* [Выбранный фрагмент]:
▼
«Аквариум». Геометрия хаоса — страница 32 из 55

«Мы пили водку и молча слушали Soldier of Fortune, — вспоминал Борис. — Сашка был очень естественный, без всякого понта: выпить — так выпить, пойти подраться — так пойти подраться, человек был настоящий. После Курёхина это был, наверное, первый музыкант, с которым я советовался по поводу музыки».

* * *

Ещё одним виновником мелодических новшеств неожиданно оказался кинорежиссёр Александр Сокуров, предложивший музыкантам исполнить в новом фильме несколько инструментальных тем из романсов М. И. Глинки. Поражённый столь неординарным взглядом на «Аквариум», Борис после этой новости не пил две недели. Вместо этого он принялся разыскивать архивные пластинки с записями великого композитора и обнаружил там немало интересного.

«Разбираясь в том, что наворотил Глинка, я понял, что в музыке он позволяет себе гораздо больше, чем я, — признался Гребенщиков в одной из наших бесед. — Наверное, мне не всегда хватало убеждённости, чтобы производить такую глобальную работу с мелодиями, когда Михаил Иванович легко переходил из одной гармонии в другую, меняя всё на полном ходу. И я подумал: “А почему композиторы-классики могут себе это позволить, а я нет?”»

Под влиянием Глинки Борис написал две эпохальные композиции: «Дело мастера Бо» и «Сны», где в области гармонии ему удалось совершить небольшую революцию и значительно продвинуться на новые, ранее неведомые территории.
▲
* [Задание к выполнению]:
Продолжите фрагмент о группе «Аквариум», начав сразу после его последнего предложения.

* [Набор данных]:
▼
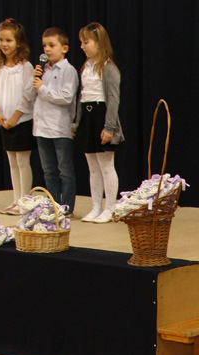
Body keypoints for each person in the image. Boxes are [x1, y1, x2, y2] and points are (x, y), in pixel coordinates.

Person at [26, 28, 78, 215]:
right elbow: (29, 96)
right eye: (44, 46)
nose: (47, 49)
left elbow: (66, 97)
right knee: (48, 171)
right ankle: (53, 206)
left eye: (51, 45)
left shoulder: (68, 70)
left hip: (59, 127)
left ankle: (67, 207)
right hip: (41, 127)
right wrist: (34, 79)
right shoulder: (42, 70)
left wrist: (42, 89)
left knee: (65, 171)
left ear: (64, 48)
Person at [75, 22, 123, 223]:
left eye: (86, 42)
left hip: (101, 116)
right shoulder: (86, 67)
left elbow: (113, 100)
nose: (82, 47)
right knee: (92, 167)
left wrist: (109, 127)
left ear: (99, 43)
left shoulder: (108, 68)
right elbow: (82, 96)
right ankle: (96, 206)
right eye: (81, 43)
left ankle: (110, 208)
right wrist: (77, 122)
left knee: (106, 165)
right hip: (87, 117)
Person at [0, 19, 35, 215]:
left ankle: (25, 201)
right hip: (4, 121)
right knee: (12, 162)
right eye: (1, 40)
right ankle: (16, 200)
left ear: (19, 42)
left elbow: (28, 95)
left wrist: (15, 116)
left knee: (22, 162)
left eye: (9, 40)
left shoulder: (25, 67)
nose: (4, 44)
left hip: (21, 121)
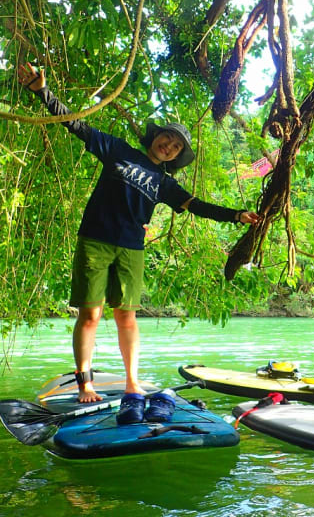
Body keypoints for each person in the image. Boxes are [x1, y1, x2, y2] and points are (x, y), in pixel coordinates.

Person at [18, 62, 261, 423]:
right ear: (155, 137)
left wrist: (237, 215)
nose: (169, 145)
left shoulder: (165, 184)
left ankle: (133, 381)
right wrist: (42, 91)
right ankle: (85, 382)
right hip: (96, 241)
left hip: (131, 248)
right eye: (167, 138)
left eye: (176, 146)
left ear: (177, 156)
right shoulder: (118, 151)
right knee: (90, 315)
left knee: (127, 317)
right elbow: (77, 125)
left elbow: (199, 207)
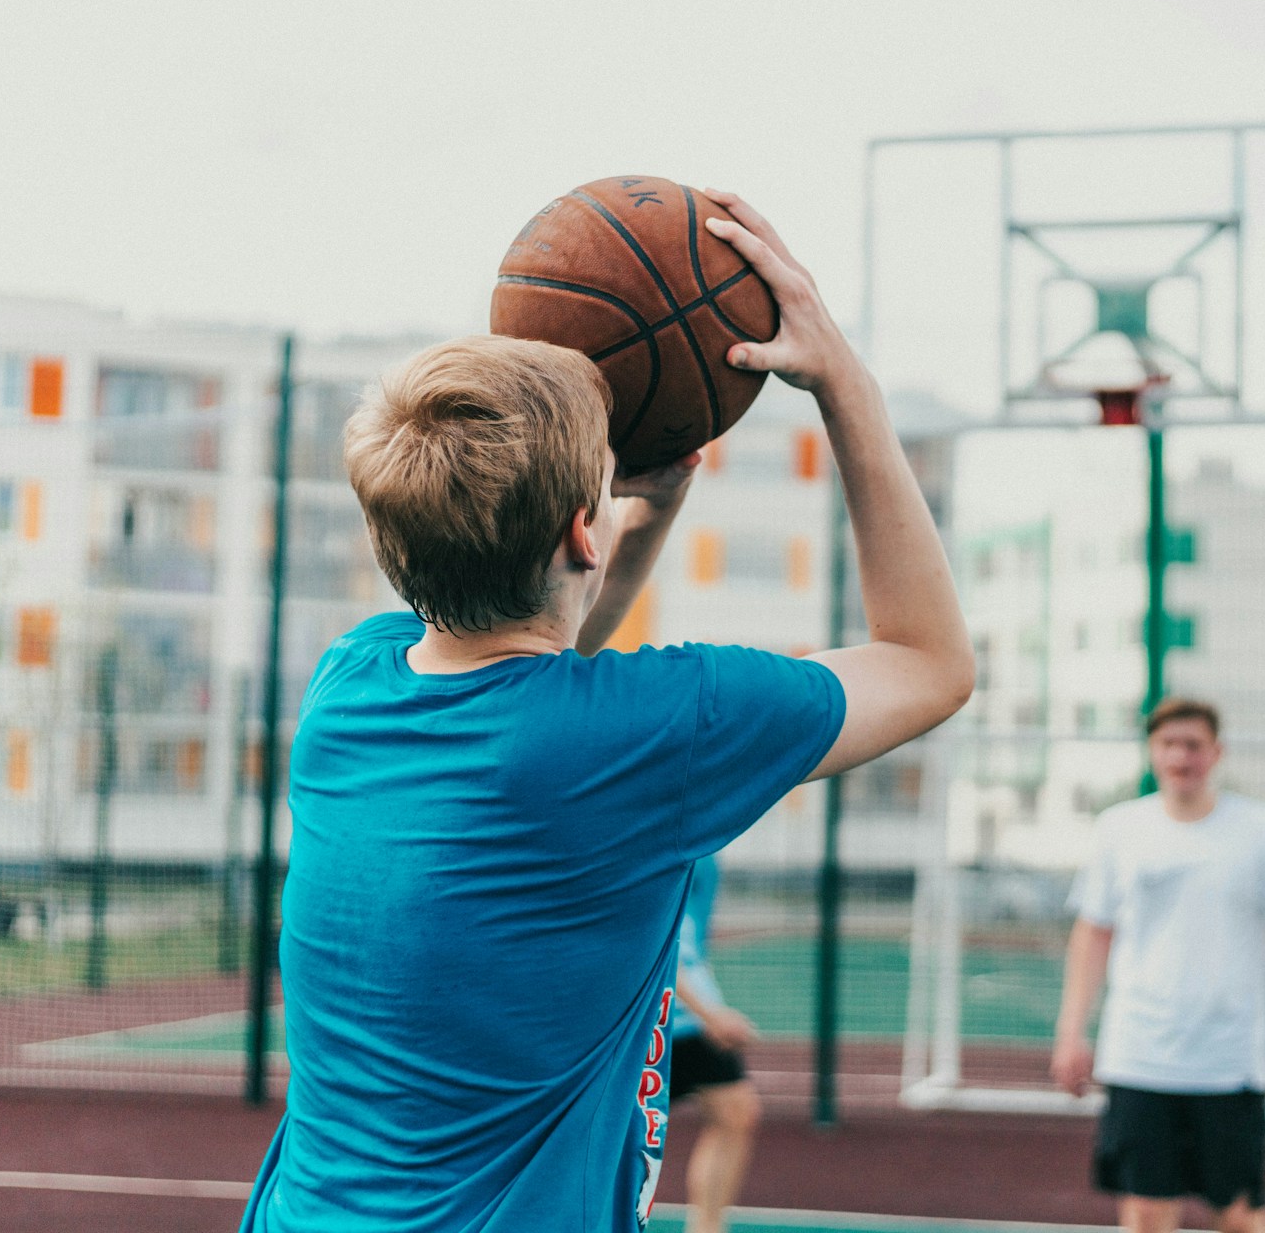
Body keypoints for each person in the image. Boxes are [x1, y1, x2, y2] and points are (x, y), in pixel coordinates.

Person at [240, 192, 974, 1233]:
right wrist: (843, 380)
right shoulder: (654, 728)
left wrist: (637, 522)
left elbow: (530, 674)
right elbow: (928, 659)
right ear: (581, 529)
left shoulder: (351, 684)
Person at [1050, 697, 1265, 1233]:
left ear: (1216, 753)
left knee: (1241, 1214)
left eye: (1193, 745)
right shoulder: (1120, 829)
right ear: (1152, 752)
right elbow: (1093, 933)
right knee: (1147, 1212)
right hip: (1140, 1055)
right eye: (1169, 744)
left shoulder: (1260, 829)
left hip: (1229, 1059)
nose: (1181, 756)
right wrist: (1071, 1030)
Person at [665, 852, 760, 1233]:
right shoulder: (652, 843)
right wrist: (712, 1016)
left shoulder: (706, 860)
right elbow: (654, 948)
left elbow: (691, 945)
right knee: (612, 1137)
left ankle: (707, 1226)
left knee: (735, 1111)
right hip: (649, 1023)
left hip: (689, 1021)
▲
* [Ответ к упражнению]:
«“Аквариум” всегда был для меня чем-то большим, чем просто четыре аккорда, — отмечал БГ. — Почему-то тогда мы решили развернуться и сочинить именно то, что хотели сделать давно, не жалея на это ни времени, ни сил. Мы дали себе free hand, не обращая внимания ни на что другое. Композиции “Сны” и “Дело мастера Бо” показывали, чем именно, помимо концертов и сочинения повседневных песен, мы должны в идеале заниматься».

Выпустив весной 1984 года акустический концертник «Ихтиология», «Аквариум» отправился записывать цикл новых песен, получивший метафизическое название «День серебра». В студии музыкантов ожидал сюрприз: Тропилло удалось изъять у «Мелодии» на неделю восьмиканальный магнитофон Ampex, на котором звукорежиссёр Юрий Морозов фиксировал свои религиозные опусы. Таким образом, «День серебра» стал первым альбомом «Аквариума», от начала и до конца созданным на профессиональной аппаратуре.

«На этой сессии мы оказались исследователями не только музыкальной стороны процесса, — философствовал Дюша, который сумел ненадолго выбраться из больницы и сыграть в нескольких композициях. — Увеличение количества каналов послужило для нас поводом для расширения сознания посредством технического прогресса».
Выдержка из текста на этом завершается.